Barriers in Hay River

Smith says cab companies in Hay River do face obstacles.

The elongated geography of the town, stretched along the highway, is one. The drive to the neighbouring Kàtł’odeeche First Nation is another.

Long trips could explain delays in service to some degree, Smith said, as each trip takes one cab out of commission for its duration.

“It’s an extremely challenging environment in Hay River,” he said.

Covid-19, too, has lowered demand and restricted operators. For example, social distancing protocols may affect the capacity of each cab.

Recruiting employees has become a hassle, Smith said, as people do not want to put themselves at risk by driving multiple groups each day during the pandemic.

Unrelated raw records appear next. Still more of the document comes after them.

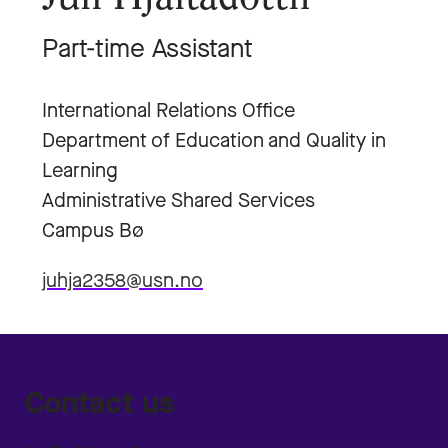
Part-time Assistant
International Relations Office
Department of Education and Quality in
Learning
Administrative Shared Services
Campus Bø
juhja2358@usn.no
Contact us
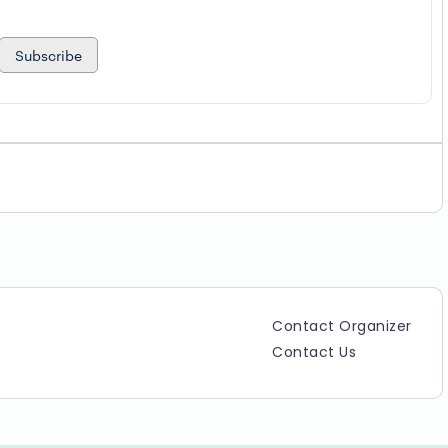
Subscribe
Contact Organizer
Contact Us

Smith said town staff have met with one operator but have yet to sit down with the other. The town hopes to hear suggestions on service improvement from both companies this month.

“The strategy is to meet with them and discuss what is working: how can we work together to on this to meet the expectations of the public and our bylaws, and do the bylaws need to be changed?” Smith said.

In the meantime, Smith said, the town is seeing more calls to its volunteer fire department for help getting people to medical centres. The town thinks that could be related to the lack of taxis.

With the holiday season – and in all likelihood, many gatherings involving alcohol – on the way, Smith wants residents to have access to safe transportation.

“Risk of exposure increases with cold temperatures,” he said.

Smith reminded residents to plan ahead when going out to ensure they have a safe ride home – which could involve pre-ordering a cab.

“Especially if they are going to have alcoholic beverages, they really need to be considering how they will get home safely,” he said.